Netflix has been a saving grace for many people when it comes to binge-able content that has us glued to our couches, longer than we’d like to admit. One of Netflix’s newest comedic flicks “Good on Paper”, is a movie that indeed was probably good on a paper script, but unfortunately was average on screen. “Good on Paper” is based on the real-life events that happened to Iliza Schlesinger, stand-up comedian and star of the film, that originally were told in her “This isn’t happening” Stand-up special released in 2015. The film tells the true story of how Schlesinger dated a man who seemed like a nice, level-headed, well-rounded man, who ended up being a pathological liar who took her on a crazy whirlwind ride of deception and betrayal; that ultimately ended up in some amazing material. However, while the story is wild and will leave you with your mouth agape, it seems like something that should’ve been left as a hilarious bit of stand-up comedy gold.
Schlesinger plays Andrea Singer, a traveling comedian and actress, who’s candid yet matter of fact disposition is practically the same as Iliza’s actual personality. Even though Schlesinger is playing another woman, she’s still very much herself throughout the film, and that is shown as she self-narrates the entire plot to let us know what Andrea’s thoughts and perspectives are at each turn. On a plane ride back from bombing yet another audition, she meets Dennis, a nice, smart, hedge fund manager who happens to be sitting next to her on their flight. Over the next few weeks, Dennis and Andrea develop a budding relationship, although while she’s being very open about the trials and struggles of her life, he’s quite secretive about his. Eventually after letting him out of the friend zone, they decide to venture into a romantic relationship, and this is the moment when we start to see the cracks in his perfect facade. I’m sure we all can relate to being blinded by love when you’re truly invested in someone, and because of this, Andrea couldn’t connect the dots when weird occurrences continued to happen with Dennis. However, this is when your trusty skeptical best friend comes in handy, and Margaret Cho gives us everything that we could’ve wanted in a funny sidekick.

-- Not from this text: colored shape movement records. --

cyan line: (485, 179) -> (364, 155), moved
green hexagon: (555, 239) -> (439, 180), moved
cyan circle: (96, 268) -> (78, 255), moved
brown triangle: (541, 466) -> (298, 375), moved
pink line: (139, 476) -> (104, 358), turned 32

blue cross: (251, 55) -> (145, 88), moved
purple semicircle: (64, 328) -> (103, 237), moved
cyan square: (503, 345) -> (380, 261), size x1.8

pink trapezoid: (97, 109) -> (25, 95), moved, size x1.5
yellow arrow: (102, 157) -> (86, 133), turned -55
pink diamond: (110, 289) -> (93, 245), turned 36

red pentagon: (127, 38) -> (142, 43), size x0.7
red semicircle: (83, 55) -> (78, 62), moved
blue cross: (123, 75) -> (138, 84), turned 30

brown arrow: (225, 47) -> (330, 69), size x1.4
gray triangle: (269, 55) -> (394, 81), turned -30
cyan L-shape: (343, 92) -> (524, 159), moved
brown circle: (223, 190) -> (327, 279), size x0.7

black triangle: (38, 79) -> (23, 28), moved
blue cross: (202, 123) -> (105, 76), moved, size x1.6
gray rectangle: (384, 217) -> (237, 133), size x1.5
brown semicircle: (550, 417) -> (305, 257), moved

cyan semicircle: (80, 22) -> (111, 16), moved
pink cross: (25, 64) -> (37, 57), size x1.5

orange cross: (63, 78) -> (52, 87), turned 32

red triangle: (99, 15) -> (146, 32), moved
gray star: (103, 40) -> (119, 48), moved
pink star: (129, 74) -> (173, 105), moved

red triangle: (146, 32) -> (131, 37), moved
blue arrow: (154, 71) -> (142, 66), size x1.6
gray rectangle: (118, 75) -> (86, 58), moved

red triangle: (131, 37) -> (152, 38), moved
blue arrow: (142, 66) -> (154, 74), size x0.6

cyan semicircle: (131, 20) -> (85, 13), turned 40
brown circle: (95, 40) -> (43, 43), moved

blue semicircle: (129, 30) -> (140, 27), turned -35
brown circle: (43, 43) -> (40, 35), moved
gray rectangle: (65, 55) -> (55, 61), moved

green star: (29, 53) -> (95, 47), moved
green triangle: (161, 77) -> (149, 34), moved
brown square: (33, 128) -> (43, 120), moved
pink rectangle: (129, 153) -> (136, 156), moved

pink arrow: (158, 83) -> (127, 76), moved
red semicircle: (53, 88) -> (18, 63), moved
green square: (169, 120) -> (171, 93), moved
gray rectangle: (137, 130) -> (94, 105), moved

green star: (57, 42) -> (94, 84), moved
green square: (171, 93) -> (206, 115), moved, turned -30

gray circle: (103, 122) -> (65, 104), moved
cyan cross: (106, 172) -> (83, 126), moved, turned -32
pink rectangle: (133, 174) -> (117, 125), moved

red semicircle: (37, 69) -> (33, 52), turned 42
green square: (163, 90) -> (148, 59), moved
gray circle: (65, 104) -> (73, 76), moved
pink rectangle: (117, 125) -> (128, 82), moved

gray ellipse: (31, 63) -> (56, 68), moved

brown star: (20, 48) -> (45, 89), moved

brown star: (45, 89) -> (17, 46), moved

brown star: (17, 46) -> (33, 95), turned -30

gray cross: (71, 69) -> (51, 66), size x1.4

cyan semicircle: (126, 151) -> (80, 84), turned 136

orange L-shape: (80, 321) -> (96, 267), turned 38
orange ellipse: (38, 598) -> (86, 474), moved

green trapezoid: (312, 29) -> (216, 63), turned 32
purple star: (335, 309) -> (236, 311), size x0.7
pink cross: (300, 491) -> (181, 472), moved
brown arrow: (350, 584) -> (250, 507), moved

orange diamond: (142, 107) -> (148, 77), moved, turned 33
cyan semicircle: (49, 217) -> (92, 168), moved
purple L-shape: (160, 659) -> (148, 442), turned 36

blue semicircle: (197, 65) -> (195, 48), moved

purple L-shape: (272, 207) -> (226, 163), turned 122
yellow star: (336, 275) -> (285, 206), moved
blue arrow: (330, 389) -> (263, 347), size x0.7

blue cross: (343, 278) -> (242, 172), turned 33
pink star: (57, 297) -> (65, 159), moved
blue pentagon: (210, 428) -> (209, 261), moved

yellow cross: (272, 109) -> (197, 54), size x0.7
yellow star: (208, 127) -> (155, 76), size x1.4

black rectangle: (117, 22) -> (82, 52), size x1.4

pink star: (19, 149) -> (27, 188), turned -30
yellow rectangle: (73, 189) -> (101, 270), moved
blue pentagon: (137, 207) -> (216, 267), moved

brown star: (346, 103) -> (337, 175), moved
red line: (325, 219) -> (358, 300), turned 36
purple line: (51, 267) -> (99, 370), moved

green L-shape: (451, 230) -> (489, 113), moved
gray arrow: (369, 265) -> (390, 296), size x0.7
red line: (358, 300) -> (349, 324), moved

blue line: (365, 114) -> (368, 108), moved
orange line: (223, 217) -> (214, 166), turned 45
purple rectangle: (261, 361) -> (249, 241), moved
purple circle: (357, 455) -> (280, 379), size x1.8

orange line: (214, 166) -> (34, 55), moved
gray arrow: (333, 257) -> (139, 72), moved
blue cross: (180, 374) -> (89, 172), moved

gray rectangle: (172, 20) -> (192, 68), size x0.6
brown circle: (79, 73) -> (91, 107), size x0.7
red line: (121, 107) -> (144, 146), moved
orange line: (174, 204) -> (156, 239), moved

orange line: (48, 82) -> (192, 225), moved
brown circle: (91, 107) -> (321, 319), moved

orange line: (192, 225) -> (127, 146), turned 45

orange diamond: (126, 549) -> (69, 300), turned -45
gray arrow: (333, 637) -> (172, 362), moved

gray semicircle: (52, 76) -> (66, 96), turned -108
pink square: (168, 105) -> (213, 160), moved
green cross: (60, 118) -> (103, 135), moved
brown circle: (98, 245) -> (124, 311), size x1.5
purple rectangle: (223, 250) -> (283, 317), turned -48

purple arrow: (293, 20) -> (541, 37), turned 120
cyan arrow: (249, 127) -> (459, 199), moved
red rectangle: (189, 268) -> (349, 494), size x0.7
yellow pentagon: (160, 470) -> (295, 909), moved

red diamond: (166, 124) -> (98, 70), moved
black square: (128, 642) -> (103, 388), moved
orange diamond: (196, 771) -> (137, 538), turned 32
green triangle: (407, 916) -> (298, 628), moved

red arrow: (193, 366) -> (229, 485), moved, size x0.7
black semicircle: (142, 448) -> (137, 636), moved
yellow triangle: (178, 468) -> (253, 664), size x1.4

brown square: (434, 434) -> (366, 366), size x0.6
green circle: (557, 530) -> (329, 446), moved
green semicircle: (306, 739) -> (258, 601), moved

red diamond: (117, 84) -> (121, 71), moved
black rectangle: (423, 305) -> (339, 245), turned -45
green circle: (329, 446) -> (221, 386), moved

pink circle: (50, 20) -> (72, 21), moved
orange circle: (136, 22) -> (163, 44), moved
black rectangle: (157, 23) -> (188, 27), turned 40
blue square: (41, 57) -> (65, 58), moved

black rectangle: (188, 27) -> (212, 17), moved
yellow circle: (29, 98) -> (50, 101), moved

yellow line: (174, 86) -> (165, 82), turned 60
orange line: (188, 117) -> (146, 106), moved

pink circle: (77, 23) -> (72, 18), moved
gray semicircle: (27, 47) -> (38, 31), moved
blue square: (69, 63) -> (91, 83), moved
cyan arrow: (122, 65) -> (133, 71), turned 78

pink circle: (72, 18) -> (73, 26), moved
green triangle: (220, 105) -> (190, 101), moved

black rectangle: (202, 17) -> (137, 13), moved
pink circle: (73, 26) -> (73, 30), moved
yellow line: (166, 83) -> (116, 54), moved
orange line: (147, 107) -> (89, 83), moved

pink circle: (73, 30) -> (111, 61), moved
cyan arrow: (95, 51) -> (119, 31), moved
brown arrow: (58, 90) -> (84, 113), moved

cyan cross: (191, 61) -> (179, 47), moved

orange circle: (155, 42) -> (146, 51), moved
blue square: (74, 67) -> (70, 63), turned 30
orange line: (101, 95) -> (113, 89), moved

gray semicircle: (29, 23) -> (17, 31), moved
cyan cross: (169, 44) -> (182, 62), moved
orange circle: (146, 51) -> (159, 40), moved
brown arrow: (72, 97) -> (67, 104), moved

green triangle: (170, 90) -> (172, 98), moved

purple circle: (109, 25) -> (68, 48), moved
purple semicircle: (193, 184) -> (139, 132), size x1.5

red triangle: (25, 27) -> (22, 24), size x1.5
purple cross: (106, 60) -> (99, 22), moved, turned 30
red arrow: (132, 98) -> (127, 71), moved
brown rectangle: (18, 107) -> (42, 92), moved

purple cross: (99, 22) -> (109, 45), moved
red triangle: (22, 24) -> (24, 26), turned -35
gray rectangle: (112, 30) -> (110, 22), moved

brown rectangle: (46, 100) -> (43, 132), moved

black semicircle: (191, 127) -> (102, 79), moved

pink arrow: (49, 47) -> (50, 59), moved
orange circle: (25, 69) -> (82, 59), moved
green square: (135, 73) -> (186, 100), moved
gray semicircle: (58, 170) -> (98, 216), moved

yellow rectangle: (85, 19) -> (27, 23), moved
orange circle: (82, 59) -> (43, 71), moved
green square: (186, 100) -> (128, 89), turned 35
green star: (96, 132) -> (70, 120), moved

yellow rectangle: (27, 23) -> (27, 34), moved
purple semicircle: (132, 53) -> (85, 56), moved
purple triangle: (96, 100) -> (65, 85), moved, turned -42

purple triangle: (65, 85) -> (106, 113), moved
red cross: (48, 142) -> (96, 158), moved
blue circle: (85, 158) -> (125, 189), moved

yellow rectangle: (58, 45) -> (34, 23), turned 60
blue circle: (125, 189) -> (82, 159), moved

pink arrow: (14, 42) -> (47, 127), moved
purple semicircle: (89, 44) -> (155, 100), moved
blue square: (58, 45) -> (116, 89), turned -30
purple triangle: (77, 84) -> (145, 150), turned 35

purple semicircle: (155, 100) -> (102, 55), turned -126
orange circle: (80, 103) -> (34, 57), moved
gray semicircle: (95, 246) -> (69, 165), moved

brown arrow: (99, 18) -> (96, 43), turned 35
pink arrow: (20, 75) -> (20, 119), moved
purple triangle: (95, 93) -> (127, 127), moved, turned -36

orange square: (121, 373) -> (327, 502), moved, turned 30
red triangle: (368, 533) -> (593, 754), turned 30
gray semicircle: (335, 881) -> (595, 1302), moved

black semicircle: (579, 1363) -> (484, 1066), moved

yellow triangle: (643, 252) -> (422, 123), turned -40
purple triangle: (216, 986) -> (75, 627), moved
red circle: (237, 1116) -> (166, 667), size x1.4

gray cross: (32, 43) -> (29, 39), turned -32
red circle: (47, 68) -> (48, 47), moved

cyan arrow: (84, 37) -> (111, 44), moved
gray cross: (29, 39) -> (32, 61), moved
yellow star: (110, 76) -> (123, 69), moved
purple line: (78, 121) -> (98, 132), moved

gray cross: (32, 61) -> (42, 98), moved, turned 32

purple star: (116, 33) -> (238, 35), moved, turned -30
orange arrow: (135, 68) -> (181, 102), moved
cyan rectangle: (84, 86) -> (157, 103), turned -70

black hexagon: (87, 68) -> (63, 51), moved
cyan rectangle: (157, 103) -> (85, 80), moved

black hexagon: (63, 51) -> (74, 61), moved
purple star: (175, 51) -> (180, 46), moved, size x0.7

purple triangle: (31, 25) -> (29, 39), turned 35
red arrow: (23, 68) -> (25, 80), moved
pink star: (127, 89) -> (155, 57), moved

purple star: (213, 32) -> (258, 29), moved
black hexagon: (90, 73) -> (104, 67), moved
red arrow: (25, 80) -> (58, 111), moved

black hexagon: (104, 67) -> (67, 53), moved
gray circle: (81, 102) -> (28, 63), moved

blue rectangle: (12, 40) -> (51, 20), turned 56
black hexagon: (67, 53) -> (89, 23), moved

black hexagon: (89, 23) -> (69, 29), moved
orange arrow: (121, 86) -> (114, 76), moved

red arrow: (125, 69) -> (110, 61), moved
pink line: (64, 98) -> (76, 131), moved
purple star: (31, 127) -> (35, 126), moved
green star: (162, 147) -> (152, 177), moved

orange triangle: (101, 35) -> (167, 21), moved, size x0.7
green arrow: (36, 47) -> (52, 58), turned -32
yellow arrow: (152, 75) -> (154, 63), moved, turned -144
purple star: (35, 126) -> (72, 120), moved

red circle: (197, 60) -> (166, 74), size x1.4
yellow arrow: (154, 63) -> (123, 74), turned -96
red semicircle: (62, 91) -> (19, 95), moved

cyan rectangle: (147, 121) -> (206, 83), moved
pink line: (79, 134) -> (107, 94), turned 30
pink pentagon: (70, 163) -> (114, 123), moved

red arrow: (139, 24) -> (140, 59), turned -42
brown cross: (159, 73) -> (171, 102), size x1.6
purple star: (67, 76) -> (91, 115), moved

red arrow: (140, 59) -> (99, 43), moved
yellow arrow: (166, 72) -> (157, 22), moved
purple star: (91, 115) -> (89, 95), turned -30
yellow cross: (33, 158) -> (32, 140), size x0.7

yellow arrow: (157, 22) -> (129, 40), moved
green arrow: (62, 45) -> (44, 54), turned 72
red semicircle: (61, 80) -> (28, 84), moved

While this movie may have lacked a substantial plot that lived up to the hilarious stand-up clip on Youtube, the chemistry between Cho and Schlesinger is undeniably charismatic, and sells the story to me. Both of them have substantial careers in stand-up and comedy, so they were able to volley jokes back and forth between each other, like two championship volleyball players. Margaret’s character, Margot, played a bartender and owner who understood Andrea’s crawl to the top of the nightlife comedy scene, so she was very supportive of her career and oftentimes pushed her to be positive when Andrea had lost all will to. This established Margot as the voice of reason in Andrea’s life, especially as she was the first person to be wary of Dennis’ clearly suspicious antics. And although Schlesinger played a version of herself from 5 years ago, she still had her trademark deadpan, straightforward sense of humor that complimented Margaret’s just as outspoken, yet sarcastic personality, that made the two of them a fantastic comedy duo.
Now when it comes to the acting performances in this film, I would say that the main cast members were all pretty serviceable. None of the actors in this film were abysmal by any means, but I wouldn’t say any of them are hoping that their performance will shoot them to the top of the Oscar nomination pool anytime soon. That being said, the stand-out performance comes from the film’s antagonist, Dennis, played by Ryan Hansen. Dennis is a pathological liar who is dishonest to Andrea about every facet of his life including where he went to college, where he works, where he lives, and even the circumstances in how they met. Hansen is playing a man, who is pretending to be someone completely different, and evolves from the sweet, nice man Andrea thought she knew, to a total sociopath with a deep pride complex. I mean if we’re going to talk about a character development arc, this was the most effective example of one in this scenario. Compared to the story we saw in her “This isn’t Happening” stand-up special, which is solely her perspective, we got to see into the mind of Dennis and why he lied so deeply; or at least how Schlesinger interpreted his reasoning.
Ultimately, Schlesinger used this film to illustrate her point to how deeply the male ego affects how men decide to treat women. She’s always been a comedian who has had a very insightful and psycho-analytical perspective on the behaviors of not only men, but people in general, and though the movie served its purpose as a way to express her ideas and thoughts, it did feel like something that should have remained a comedy special. Seeing as all of Schlesinger’s specials, and now sketch show, are all on Netflix, I’m sure they didn’t bat an eye to get behind yet another project from their comedy golden-child.
Throughout the film, there were sprinkles of her own stand-up comedy that also served as narration for the film’s events, which although strengthened the concept, it did make it seem like a stand-up special with sprinkles of dramatized reenactments here and there. Moreover, that and the plethora of jokes peppered into every line of dialogue really nailed home the fact that this was a movie spawned from the mind of a comedian, rather than a screenwriter. However, this was a pretty good follow-up to the “This isn’t Happening” special she released years ago, and gave a fair amount of context that made it slightly more entertaining than the Comedy Central bit. Despite its shortcomings, if you’re as much of an Iliza fan as I am, I’m sure you’ll enjoy “Good on Paper” no matter what.